*** Begin section ***

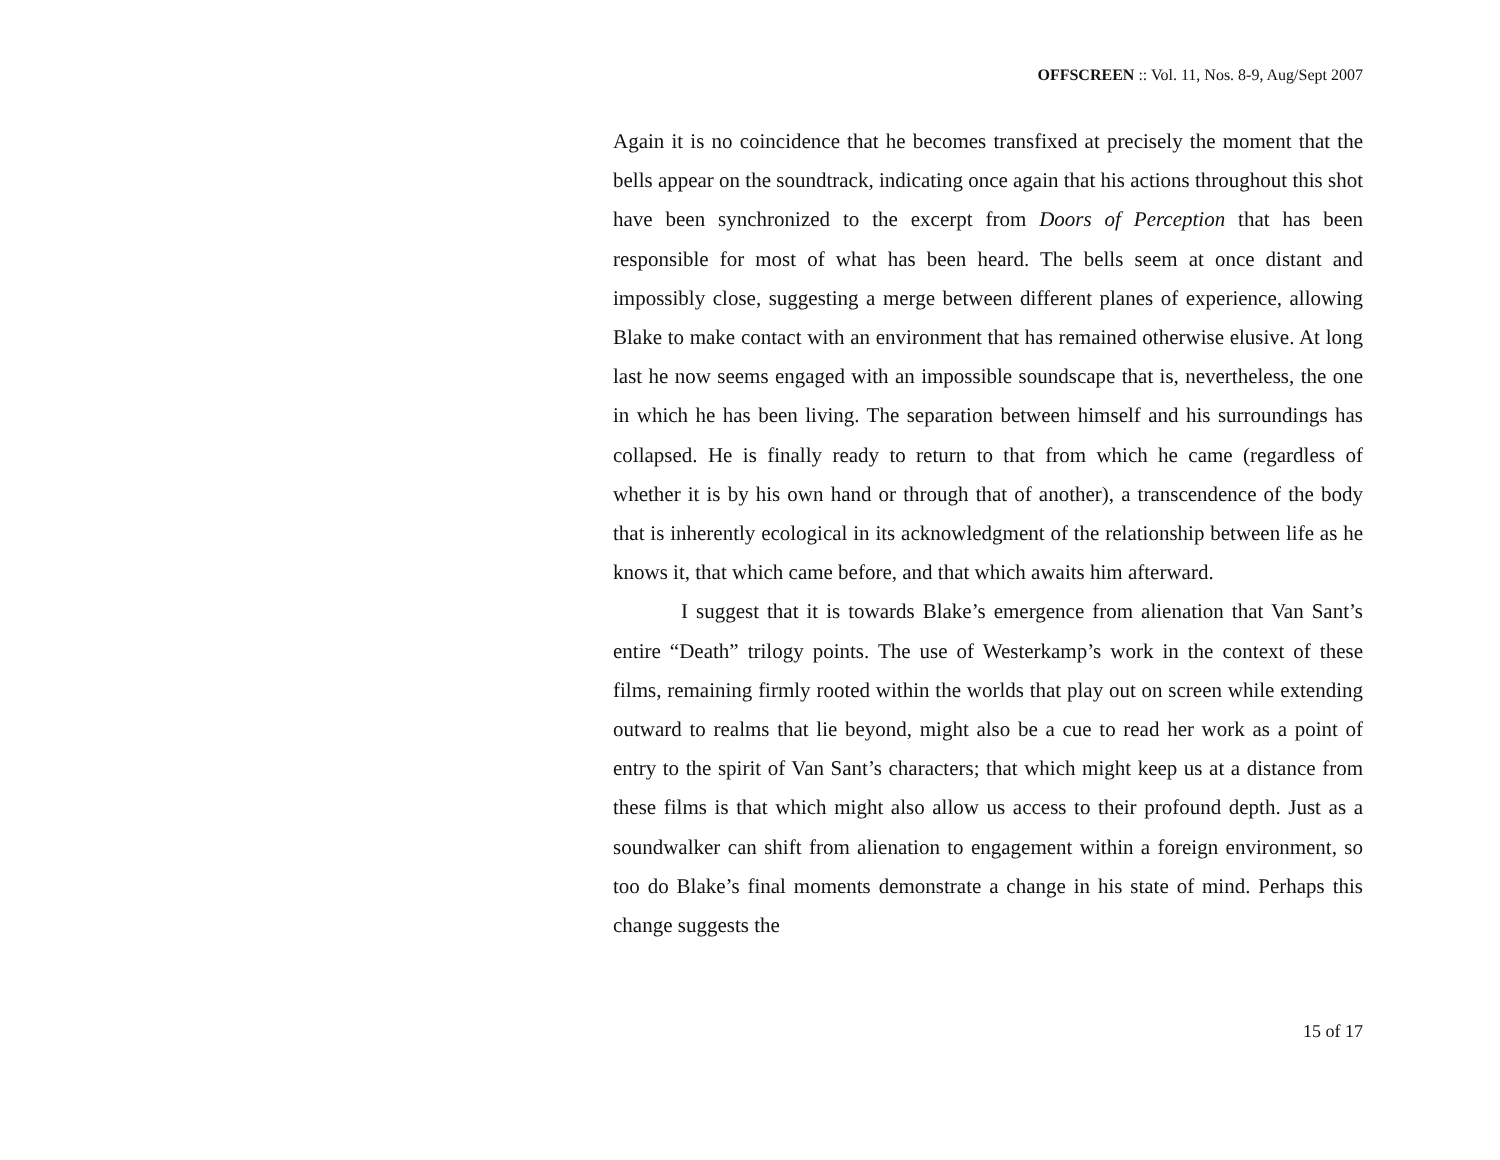OFFSCREEN :: Vol. 11, Nos. 8-9, Aug/Sept 2007
Again it is no coincidence that he becomes transfixed at precisely the moment that the bells appear on the soundtrack, indicating once again that his actions throughout this shot have been synchronized to the excerpt from Doors of Perception that has been responsible for most of what has been heard. The bells seem at once distant and impossibly close, suggesting a merge between different planes of experience, allowing Blake to make contact with an environment that has remained otherwise elusive. At long last he now seems engaged with an impossible soundscape that is, nevertheless, the one in which he has been living. The separation between himself and his surroundings has collapsed. He is finally ready to return to that from which he came (regardless of whether it is by his own hand or through that of another), a transcendence of the body that is inherently ecological in its acknowledgment of the relationship between life as he knows it, that which came before, and that which awaits him afterward.
I suggest that it is towards Blake’s emergence from alienation that Van Sant’s entire “Death” trilogy points. The use of Westerkamp’s work in the context of these films, remaining firmly rooted within the worlds that play out on screen while extending outward to realms that lie beyond, might also be a cue to read her work as a point of entry to the spirit of Van Sant’s characters; that which might keep us at a distance from these films is that which might also allow us access to their profound depth. Just as a soundwalker can shift from alienation to engagement within a foreign environment, so too do Blake’s final moments demonstrate a change in his state of mind. Perhaps this change suggests the
15 of 17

*** End section ***

WHAT YOU NEED TO DO: Write out all the material above exactly, with no image carried over.

SOLUTION FOR THIS TASK:
OFFSCREEN :: Vol. 11, Nos. 8-9, Aug/Sept 2007
Again it is no coincidence that he becomes transfixed at precisely the moment that the bells appear on the soundtrack, indicating once again that his actions throughout this shot have been synchronized to the excerpt from Doors of Perception that has been responsible for most of what has been heard. The bells seem at once distant and impossibly close, suggesting a merge between different planes of experience, allowing Blake to make contact with an environment that has remained otherwise elusive. At long last he now seems engaged with an impossible soundscape that is, nevertheless, the one in which he has been living. The separation between himself and his surroundings has collapsed. He is finally ready to return to that from which he came (regardless of whether it is by his own hand or through that of another), a transcendence of the body that is inherently ecological in its acknowledgment of the relationship between life as he knows it, that which came before, and that which awaits him afterward.
I suggest that it is towards Blake’s emergence from alienation that Van Sant’s entire “Death” trilogy points. The use of Westerkamp’s work in the context of these films, remaining firmly rooted within the worlds that play out on screen while extending outward to realms that lie beyond, might also be a cue to read her work as a point of entry to the spirit of Van Sant’s characters; that which might keep us at a distance from these films is that which might also allow us access to their profound depth. Just as a soundwalker can shift from alienation to engagement within a foreign environment, so too do Blake’s final moments demonstrate a change in his state of mind. Perhaps this change suggests the
15 of 17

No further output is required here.